Finding	Status	Action
Memory ≈ Context at different time scales	Established	Transfer techniques across domains
Two philosophies (trust vs curate)	Observed, no winner	Choice depends on context window size and task type
Compression quality unsolved	Universal problem	Gemini CLI's probe approach worth investigating
Structured vs narrative split	Emerging recognition	Dual-channel architectures may become standard
Server-side trend	In progress	Expect more API-native memory and context features
Sub-agents = compression strategy	Underrecognized	Design sub-agent boundaries as compression boundaries
Knowledge graphs unexplored in context	Gap	Research opportunity
Prompt placement unvalidated	Gap	Empirical testing needed
Compression + Retrieval as two fundamental ops	Framework	Use to classify and evaluate any memory/context mechanism
Text search dominates over RAG in practice	Observed	RAG for knowledge bases; text search for real-time agent operation
Benchmark scores are backbone-dependent, cross-paper tables invalid	Established (Anatomy 2602.19320)	Require Δ vs Full-Context, matched backbone, LLM-judge, latency
Most engineering systems occupy one corner of the memory cube	Established (Survey 2512.13564)	Broaden coverage on Forms and Functions axes (MemOS, Hindsight are rare outliers)
Memory evolution (retroactive note updates) is an uncovered mechanism	Gap (A-MEM 2502.12110)	Consider retroactive refinement vs full regeneration
Learned memory policies exist (RL-trained GRPO)	New (AgeMem 2601.01885)	First tracked system beyond "prompted LLM" control

Finding 11: Cross-Paper Benchmark Comparisons Are Mostly Invalid¶

Added 2026-04-15 after "Anatomy of Agentic Memory" (arxiv 2602.19320).

Every cross-system accuracy claim in our research.md files (and in most 2026 memory papers) fails at least one of four validity conditions:

Matched backbone — same system swings 40+ points on LoCoMo just from gpt-4o-mini → Qwen-2.5-3B. Most tables mix backbones.
Delta vs Full-Context baseline — raw scores on a saturated benchmark (LongMemEval-S, LoCoMo both in "Moderate saturation" band) tell you little. Δ = Score_MAG − Score_FullContext is what measures contribution.
Semantic-aware judging — F1 on golden spans diverges from LLM-judge semantic utility by up to ~15 points.
Latency / cost reporting — hidden cost often dominates.
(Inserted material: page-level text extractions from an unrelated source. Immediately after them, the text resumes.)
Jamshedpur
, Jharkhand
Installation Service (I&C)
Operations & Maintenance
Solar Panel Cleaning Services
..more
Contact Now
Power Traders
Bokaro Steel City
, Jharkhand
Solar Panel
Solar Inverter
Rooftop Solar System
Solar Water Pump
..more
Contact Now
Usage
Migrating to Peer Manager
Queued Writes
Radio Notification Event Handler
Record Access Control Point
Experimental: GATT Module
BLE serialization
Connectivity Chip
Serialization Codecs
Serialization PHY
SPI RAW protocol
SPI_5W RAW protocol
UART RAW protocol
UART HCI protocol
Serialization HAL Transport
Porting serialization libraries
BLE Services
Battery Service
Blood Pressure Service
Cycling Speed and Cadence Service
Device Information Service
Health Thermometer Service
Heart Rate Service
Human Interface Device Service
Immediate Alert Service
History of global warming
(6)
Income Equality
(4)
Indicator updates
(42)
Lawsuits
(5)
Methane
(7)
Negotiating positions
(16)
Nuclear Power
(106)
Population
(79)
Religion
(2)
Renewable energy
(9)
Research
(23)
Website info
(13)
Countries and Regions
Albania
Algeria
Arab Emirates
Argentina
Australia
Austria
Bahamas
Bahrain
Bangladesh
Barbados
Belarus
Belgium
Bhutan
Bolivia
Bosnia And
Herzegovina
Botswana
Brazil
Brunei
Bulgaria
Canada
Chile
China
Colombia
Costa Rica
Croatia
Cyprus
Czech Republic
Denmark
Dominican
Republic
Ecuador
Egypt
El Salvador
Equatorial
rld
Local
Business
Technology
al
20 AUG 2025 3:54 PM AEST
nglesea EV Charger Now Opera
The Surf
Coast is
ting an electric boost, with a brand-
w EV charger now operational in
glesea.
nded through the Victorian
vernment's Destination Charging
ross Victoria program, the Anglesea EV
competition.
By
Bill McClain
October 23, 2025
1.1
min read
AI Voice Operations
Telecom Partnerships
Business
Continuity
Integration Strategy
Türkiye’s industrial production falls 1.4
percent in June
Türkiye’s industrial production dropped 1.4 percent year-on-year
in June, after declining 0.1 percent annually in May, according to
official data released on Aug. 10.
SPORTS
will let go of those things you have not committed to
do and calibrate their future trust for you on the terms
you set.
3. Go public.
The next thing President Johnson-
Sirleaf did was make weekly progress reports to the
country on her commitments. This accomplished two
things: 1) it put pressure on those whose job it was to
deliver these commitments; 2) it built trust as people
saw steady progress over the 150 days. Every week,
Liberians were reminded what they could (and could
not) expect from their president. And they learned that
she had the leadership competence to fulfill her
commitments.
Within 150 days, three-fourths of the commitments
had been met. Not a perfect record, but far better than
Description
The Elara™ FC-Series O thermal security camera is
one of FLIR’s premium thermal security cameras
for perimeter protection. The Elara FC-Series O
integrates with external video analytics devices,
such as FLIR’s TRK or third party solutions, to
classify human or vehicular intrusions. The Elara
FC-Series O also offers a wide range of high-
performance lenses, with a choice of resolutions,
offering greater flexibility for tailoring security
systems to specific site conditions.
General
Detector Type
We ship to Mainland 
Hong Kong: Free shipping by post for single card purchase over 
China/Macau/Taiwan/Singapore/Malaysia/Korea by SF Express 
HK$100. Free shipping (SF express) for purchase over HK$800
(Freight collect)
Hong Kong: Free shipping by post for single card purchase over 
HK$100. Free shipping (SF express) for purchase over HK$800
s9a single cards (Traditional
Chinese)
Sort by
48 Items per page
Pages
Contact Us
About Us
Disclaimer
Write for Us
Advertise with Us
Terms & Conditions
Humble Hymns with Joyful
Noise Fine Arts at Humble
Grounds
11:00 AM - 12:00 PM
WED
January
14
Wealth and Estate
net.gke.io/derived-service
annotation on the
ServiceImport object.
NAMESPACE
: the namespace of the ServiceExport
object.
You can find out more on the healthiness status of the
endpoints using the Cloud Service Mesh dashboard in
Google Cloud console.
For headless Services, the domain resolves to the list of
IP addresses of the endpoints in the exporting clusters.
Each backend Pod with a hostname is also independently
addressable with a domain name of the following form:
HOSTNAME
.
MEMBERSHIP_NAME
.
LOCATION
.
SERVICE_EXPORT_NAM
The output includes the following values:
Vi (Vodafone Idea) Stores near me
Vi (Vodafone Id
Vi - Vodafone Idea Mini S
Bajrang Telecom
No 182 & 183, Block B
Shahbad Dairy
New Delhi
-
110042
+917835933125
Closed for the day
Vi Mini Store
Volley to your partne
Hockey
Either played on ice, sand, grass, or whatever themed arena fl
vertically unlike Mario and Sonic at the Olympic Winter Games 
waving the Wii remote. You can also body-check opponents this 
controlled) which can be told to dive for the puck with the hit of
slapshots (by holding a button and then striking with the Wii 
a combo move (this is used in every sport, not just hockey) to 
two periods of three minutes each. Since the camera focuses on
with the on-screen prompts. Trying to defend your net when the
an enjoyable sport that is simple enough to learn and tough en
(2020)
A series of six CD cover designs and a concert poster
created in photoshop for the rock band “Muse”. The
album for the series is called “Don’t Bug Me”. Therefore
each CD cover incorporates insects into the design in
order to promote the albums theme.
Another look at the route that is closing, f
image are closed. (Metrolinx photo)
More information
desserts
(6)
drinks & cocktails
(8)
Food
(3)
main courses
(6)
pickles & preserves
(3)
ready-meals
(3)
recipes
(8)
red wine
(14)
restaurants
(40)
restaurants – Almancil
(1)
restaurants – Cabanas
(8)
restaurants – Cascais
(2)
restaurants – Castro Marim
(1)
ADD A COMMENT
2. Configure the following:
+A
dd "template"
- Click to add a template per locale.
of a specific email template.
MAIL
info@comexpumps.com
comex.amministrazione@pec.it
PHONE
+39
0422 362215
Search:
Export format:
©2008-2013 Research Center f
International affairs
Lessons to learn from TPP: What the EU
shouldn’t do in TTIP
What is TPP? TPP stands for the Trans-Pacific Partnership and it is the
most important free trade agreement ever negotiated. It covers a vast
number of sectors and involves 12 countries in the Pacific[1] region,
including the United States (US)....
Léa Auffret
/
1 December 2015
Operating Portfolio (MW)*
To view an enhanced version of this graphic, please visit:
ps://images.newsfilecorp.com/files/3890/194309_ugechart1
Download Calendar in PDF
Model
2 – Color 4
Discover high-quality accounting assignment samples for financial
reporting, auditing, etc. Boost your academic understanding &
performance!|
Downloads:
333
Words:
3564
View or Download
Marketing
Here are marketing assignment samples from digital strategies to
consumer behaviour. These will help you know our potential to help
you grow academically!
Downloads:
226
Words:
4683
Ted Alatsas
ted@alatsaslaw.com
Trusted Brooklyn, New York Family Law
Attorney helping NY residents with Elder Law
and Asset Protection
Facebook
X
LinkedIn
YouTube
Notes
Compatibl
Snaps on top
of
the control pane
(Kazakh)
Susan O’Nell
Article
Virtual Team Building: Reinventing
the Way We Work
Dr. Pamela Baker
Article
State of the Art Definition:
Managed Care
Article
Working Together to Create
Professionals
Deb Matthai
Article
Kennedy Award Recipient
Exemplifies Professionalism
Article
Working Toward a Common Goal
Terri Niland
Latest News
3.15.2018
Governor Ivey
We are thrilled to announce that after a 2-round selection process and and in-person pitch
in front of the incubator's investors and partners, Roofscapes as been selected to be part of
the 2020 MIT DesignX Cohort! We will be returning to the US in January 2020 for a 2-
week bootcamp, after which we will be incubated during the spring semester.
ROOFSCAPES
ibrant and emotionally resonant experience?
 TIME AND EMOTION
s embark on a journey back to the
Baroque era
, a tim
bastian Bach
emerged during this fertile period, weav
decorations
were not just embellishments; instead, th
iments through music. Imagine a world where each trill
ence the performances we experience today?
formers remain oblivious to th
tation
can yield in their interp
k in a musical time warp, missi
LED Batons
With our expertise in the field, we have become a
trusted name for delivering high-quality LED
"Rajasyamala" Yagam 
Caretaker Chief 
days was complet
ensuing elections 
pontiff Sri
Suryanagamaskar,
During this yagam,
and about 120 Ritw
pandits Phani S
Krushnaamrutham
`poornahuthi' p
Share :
Most papers skip this.

Claims in our existing research that need methodology asterisks: - Hindsight "91.4% LongMemEval" (backbone-dependent) - Supermemory "98.6% oracle" (self-report, no Δ) - Mastra "94.87% LongMemEval" (tied to gpt-5-mini) - Any MAGMA / LiCoMemory / SimpleMem vs baseline table that mixes backbones

Action: add "⚠️ Backbone-dependent, cross-system comparison invalid" note wherever single-number benchmark claims appear without Δ. Apply when building comparison tables in future research.

Finding 12: The Memory Design Cube Has Underexplored Corners¶

Added 2026-04-15 after 2026 Memory Survey (arxiv 2512.13564).

Organizing our engineering-side research against the survey's three-axis taxonomy (Forms × Functions × Dynamics):

Nearly all engineering systems (Mem0, Supermemory, ChatGPT, Claude, OpenClaw) occupy ONE corner: token-level × factual × retrieval-heavy
Hindsight is rare in Function breadth (factual + experiential + observational)
MemOS is rare in Form breadth (token + parametric + latent)
Letta is a taxonomy blind spot — its locus of control (LLM self-edits memory) has no axis in the framework

Under-explored directions: - Parametric memory (adapters / LoRA) — only MemOS - Latent memory (hidden state / KV cache as persistent store) — only experimental work - Experiential memory (case / strategy / skill) — only Hindsight - Learned memory policy — only AgeMem (2026)

These gaps match the "where to look next" list in plan/4-academic-and-retrieval-research.md.